La prière du coeur by Olivier Clément & Jacques Serr

Auteur:Olivier Clément & Jacques Serr [Clément, Olivier & Serr, Jacques]
La langue: fra
Format: epub
ISBN: 2-85589-096-5
Éditeur: Abbaye de Bellefontaine - 1977
Publié: 2015-04-07T16:00:00+00:00


L'état métanique

Le cheminement vers le "lieu du cœur" comporte trois grandes étapes, qui se suivent moins qu'elles ne s'assemblent. La première, c'est la métanoia, le repentir. La deuxième, c'est l'unification extatique de l'homme, au creuset de la grâce. Et la troisième, c'est la participation à la lumière thaborique, aux énergies divines, grâce à la rencontre personnelle du Christ, face au Père, dans le royaume de l'Esprit. Cette lumière est déjà celle de la Jérusalem nouvelle. Chaque fois qu'un homme s'ouvre à cette lumière, ce monde finit et le monde nouveau commence. Vous, les moines, vous êtes appelés à saturer la création de Parousie, à mettre du brasier dans le bois mort des choses. Tout ce que nous, laïcs, pouvons faire de vrai, de bon et de beau dans la société et la culture prendra place dans le Royaume grâce à cette brèche eschatologique que vous ouvrez, que vous constituez.

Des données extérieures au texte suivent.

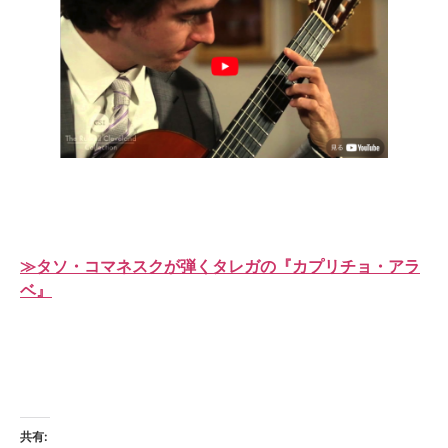
≫タソ・コマネスクが弾くタレガの『カプリチョ・アラ
ベ』
共有:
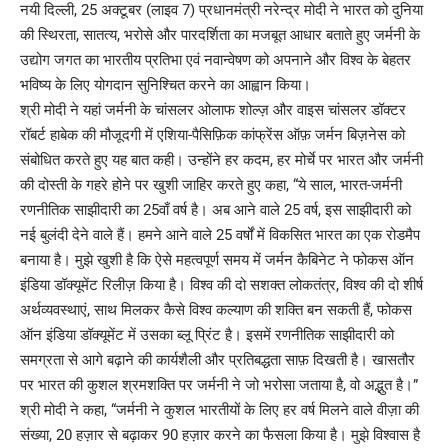
नयी दिल्ली, 25 अक्टूबर (लाइव 7) प्रधानमंत्री नरेन्द्र मोदी ने भारत को दुनिया
की स्थिरता, सातत्य, भरोसे और पारदर्शिता का मजबूत आधार बताते हुए जर्मनी के
उद्योग जगत का भारतीय प्रतिभा एवं नवान्वेषण को अपनाने और विश्व के बेहतर
भविष्य के लिए योगदान सुनिश्चित करने का आह्वान किया।
श्री मोदी ने यहां जर्मनी के चांसलर ओलाफ शोल्ज़ और वाइस चांसलर डॉक्टर
रॉबर्ट हाबेक की मौजूदगी में एशिया-पैसिफ़िक कांफ्रेंस ऑफ़ जर्मन बिज़नेस को
संबोधित करते हुए यह बात कही। उन्होंने हर कदम, हर मोर्चे पर भारत और जर्मनी
की दोस्ती के गहरे होने पर खुशी जाहिर करते हुए कहा, “ये साल, भारत-जर्मनी
रणनीतिक साझीदारी का 25वाँ वर्ष है। अब आने वाले 25 वर्ष, इस साझीदारी को
नई बुलंदी देने वाले हैं। हमने आने वाले 25 वर्षों में विकसित भारत का एक रोडमैप
बनाया है। मुझे खुशी है कि ऐसे महत्वपूर्ण समय में जर्मन कैबिनेट ने फोकस ऑन
इंडिया डॉक्यूमेंट रिलीज़ किया है। विश्व की दो सशक्त लोकतंत्र, विश्व की दो शीर्ष
अर्थव्यवस्थाएं, साथ मिलकर कैसे विश्व कल्याण की शक्ति बन सकती हैं, फोकस
ऑन इंडिया डॉक्यूमेंट में उसका ब्लू प्रिंट है। इसमें रणनीतिक साझीदारी को
समग्रता से आगे बढ़ाने की कार्यशैली और प्रतिबद्धता साफ़ दिखती है। खासतौर
पर भारत की कुशल श्रमशक्ति पर जर्मनी ने जो भरोसा जताया है, वो अद्भुत है।”
श्री मोदी ने कहा, “जर्मनी ने कुशल भारतीयों के लिए हर वर्ष मिलने वाले वीज़ा की
संख्या, 20 हज़ार से बढ़ाकर 90 हज़ार करने का फैसला किया है। मुझे विश्वास है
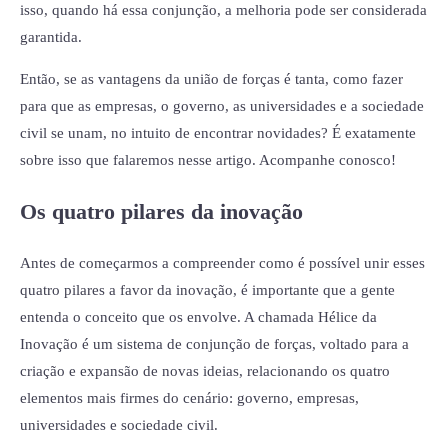
isso, quando há essa conjunção, a melhoria pode ser considerada
garantida.
Então, se as vantagens da união de forças é tanta, como fazer
para que as empresas, o governo, as universidades e a sociedade
civil se unam, no intuito de encontrar novidades? É exatamente
sobre isso que falaremos nesse artigo. Acompanhe conosco!
Os quatro pilares da inovação
Antes de começarmos a compreender como é possível unir esses
quatro pilares a favor da inovação, é importante que a gente
entenda o conceito que os envolve. A chamada Hélice da
Inovação é um sistema de conjunção de forças, voltado para a
criação e expansão de novas ideias, relacionando os quatro
elementos mais firmes do cenário: governo, empresas,
universidades e sociedade civil.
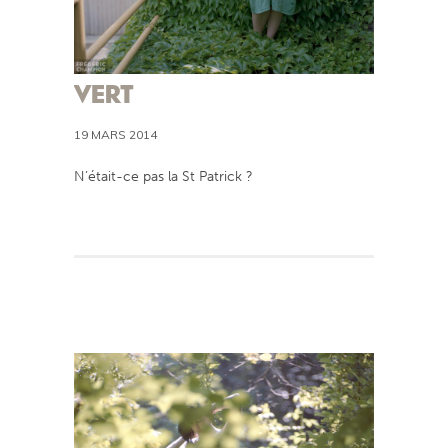
VERT
19 MARS 2014
N’était-ce pas la St Patrick ?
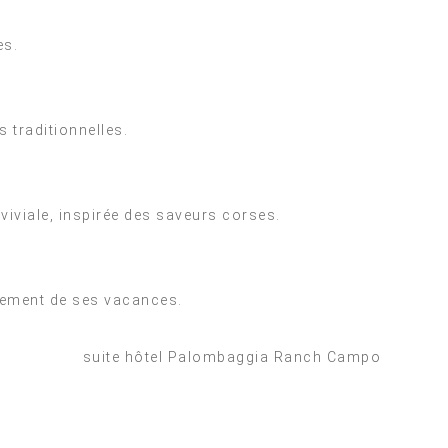
es.
 traditionnelles.
viviale, inspirée des saveurs corses.
einement de ses vacances.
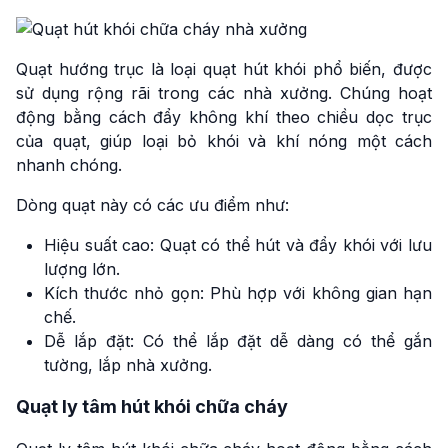
Quạt hướng trục là loại quạt hút khói phổ biến, được
sử dụng rộng rãi trong các nhà xưởng. Chúng hoạt
động bằng cách đẩy không khí theo chiều dọc trục
của quạt, giúp loại bỏ khói và khí nóng một cách
nhanh chóng.
Dòng quạt này có các ưu điểm như:
Hiệu suất cao: Quạt có thể hút và đẩy khói với lưu
lượng lớn.
Kích thước nhỏ gọn: Phù hợp với không gian hạn
chế.
Dễ lắp đặt: Có thể lắp đặt dễ dàng có thể gắn
tường, lắp nhà xưởng.
Quạt ly tâm hút khói chữa cháy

La première étape - et le soubassement des deux autres -, c'est donc l'étape du repentir, la praxis, l'action ascétique. Pour l'Orient chrétien, qui n'aime pas opposer, et qui reste pudique et presque secret sur les aboutissements de la vie spirituelle, il n'y a pas d'opposition entre action et contemplation : l'action suprême, c'est l'œuvre de la prière. Qui se voue à la praxis ascétique est le seul véritable actif, les autres "actions" humaines sont si souvent le résultat gesticulant d'une grande passivité intérieure, d'une soumission inconsciente aux passions individuelles ou collectives.

"Le repentir, dit saint Isaac le Syrien, convient toujours et à tous, au pécheur comme au juste", et il ajoute : "Jusqu'au moment de la mort, le repentir ne saurait être achevé dans sa durée ni dans ses œuvres[79]." Les plus grands ascètes, comme Sisoès le Grand, affirment sur leur lit de mort : "Je n’ai même pas conscience d'avoir commencé à me repentir[80]." Les moines, sachant Sisoès gravement malade, s'étaient réunis à son chevet pour obtenir de lui un ultime message. Ils n'en obtinrent pas d'autre, mais il était décisif.

Dans cette attitude de repentir, la prière de Jésus est essentiellement celle du publicain de l’Évangile : "Seigneur, aie pitié de moi, pécheur". Elle se dit souvent - quand on peut le faire loin de tout regard - avec de grandes ou petites prosternations, que l'on appelle "métanies" (c'est le mot même qui signifie repentir).

Ce repentir a un sens profondément personnel et ontologique, bien plus que moral. Métanoia vient de méta, qui marque un retournement, et de noéô, qui signifie notre saisie du réel, individuelle et collective. La conscience, détachée du cœur, est abandonnée aux pulsions de la nature et aux hypnoses de la culture. Elle ne cesse de projeter sur la création de Dieu, ontologiquement bonne ("et Dieu vit que cela était bon", dit la Genèse), ce que les spirituels appellent "une toile d'araignée", "un songe", "un mirage"[81], se faisant ainsi complice des artifices du "père du mensonge". Ici encore, il faut entendre "mensonge" au sens personnel et ontologique, "an-ontologique" plutôt, la liberté révoltée, fourvoyée, assurant au néant comme une existence paradoxale.